Camille Flammarion hommage de Charles Richet

CAMILLE FLAMMARION

 

Nous venons de subir une perte cruelle.

Voici que disparaît, en pleine puissance intellectuelle malgré son grand âge, notre héroïque ami Camille Flammarion.

Il fut un grand savant. Il fut un noble poète. Il fut un ardent ami de l'humanité et de la paix. Il fut aussi un des fidèles de notre sainte cause, et, comme il avait le culte de la vérité, les problèmes qui nous occupent ici ont animé ses dernières années.

Presque enfant encore, il se passionna pour l'astronomie. Alors il entra à l'Observatoire. Mais Le Verrier, l'illustre directeur de ce grand établissement, n'admettait l'enthousiasme des observateurs que pour les chiffres. En entrant à l'Observatoire, Camille Flammarion avait cru qu'il allait pouvoir étudier les astres, admirer le ciel étoilé, le plus beau spectacle que les hommes pussent contempler. Au lieu de cela, il n'eut que des calculs à faire, de sorte qu'au bout de trois ans, désabusé, il quitta l'Observatoire.
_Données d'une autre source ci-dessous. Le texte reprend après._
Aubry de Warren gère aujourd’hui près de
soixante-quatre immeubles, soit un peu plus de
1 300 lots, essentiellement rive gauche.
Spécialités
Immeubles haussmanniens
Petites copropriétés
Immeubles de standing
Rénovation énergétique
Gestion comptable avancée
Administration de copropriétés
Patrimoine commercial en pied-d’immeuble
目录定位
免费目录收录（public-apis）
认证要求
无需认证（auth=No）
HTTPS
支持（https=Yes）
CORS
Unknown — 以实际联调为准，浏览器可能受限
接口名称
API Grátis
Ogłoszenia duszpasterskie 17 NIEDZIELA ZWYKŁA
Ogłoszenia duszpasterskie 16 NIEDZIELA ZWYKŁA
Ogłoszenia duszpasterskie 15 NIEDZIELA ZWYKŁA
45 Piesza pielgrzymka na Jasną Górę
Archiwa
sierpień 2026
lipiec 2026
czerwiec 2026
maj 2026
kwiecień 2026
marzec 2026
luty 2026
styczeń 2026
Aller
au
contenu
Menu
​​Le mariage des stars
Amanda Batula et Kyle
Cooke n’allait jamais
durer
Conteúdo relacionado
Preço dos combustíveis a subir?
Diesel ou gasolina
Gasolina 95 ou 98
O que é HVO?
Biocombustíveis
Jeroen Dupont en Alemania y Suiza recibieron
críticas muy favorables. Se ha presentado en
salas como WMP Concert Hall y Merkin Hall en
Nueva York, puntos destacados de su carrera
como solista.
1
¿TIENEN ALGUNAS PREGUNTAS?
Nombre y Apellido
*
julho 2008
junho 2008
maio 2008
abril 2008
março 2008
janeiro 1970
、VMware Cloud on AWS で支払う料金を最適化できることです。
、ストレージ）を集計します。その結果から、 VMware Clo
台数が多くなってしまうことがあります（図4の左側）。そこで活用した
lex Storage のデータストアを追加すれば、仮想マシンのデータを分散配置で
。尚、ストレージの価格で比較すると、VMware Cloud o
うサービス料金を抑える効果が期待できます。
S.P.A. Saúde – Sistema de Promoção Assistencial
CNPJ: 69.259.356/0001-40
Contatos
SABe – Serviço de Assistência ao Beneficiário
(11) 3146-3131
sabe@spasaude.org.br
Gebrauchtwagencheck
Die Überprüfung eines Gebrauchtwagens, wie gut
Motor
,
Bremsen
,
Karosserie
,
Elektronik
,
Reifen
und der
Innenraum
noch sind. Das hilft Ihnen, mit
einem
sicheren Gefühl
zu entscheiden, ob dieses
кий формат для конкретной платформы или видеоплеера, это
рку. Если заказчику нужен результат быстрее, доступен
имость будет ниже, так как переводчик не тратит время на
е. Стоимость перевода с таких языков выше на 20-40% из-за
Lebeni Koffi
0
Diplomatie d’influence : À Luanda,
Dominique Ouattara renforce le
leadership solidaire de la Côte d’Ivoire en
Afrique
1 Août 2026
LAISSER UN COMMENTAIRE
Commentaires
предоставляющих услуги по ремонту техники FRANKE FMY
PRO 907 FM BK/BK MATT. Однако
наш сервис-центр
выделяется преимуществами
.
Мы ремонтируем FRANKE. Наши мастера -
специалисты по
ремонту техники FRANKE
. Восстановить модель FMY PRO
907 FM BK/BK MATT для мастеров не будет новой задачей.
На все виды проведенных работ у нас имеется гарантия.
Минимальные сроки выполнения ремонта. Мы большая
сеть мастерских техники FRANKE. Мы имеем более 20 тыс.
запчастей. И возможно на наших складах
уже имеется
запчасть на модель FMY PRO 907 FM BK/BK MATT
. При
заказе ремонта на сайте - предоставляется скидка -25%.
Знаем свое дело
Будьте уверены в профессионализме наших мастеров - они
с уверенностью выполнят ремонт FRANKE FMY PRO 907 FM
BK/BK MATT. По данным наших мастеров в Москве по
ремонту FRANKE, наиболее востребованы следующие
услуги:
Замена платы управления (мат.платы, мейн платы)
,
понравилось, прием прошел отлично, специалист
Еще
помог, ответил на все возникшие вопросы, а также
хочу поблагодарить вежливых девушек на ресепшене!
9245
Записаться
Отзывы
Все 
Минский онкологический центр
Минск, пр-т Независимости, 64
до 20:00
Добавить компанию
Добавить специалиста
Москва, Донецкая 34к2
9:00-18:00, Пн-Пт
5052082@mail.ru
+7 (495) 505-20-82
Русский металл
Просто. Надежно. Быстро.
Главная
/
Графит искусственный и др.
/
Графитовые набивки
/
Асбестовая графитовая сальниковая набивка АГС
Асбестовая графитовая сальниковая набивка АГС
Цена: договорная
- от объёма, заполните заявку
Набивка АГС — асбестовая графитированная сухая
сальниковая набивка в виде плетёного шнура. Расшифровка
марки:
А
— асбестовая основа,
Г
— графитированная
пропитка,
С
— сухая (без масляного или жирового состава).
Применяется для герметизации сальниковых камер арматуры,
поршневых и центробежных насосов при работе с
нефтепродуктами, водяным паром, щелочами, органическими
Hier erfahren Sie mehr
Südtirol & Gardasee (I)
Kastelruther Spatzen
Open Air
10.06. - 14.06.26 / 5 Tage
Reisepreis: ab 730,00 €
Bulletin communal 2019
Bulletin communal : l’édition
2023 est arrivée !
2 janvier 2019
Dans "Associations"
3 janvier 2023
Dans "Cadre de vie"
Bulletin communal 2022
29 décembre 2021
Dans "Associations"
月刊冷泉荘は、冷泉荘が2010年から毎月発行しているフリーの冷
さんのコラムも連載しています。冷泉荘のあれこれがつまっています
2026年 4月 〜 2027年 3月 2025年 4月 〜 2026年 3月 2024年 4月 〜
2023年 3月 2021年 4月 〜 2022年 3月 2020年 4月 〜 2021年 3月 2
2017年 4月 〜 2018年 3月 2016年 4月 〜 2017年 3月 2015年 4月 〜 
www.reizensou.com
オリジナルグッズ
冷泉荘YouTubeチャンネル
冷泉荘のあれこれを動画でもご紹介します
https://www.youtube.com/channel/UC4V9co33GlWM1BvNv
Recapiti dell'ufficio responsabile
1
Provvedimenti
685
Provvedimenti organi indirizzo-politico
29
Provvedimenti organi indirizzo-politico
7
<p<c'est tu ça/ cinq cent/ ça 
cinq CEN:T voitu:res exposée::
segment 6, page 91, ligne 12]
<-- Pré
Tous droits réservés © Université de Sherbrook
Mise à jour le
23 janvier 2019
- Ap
L'astronomie pourtant l'attirait toujours, et il était résolu à rester astronome. Mais il avait trop d'indépendance dans l'esprit pour ne pas suivre une voie personnelle, car ce fut une des caractéristiques de ce grand esprit que d'être, dès son plus jeune âge, épris des choses nouvelles et même des aventures. A une époque où l'aviation n'existait pas encore, il s'intéressa activement à l'aéronautique, et fit, dans des aérostats les plus divers, des voyages nombreux dont quelques-uns restèrent célèbres. Ce n'était pas un sport banal ; il s'est fait aéronaute pour étudier les problèmes météorologiques multiples qui ne peuvent  se résoudre que par l'exploration de l'atmosphère.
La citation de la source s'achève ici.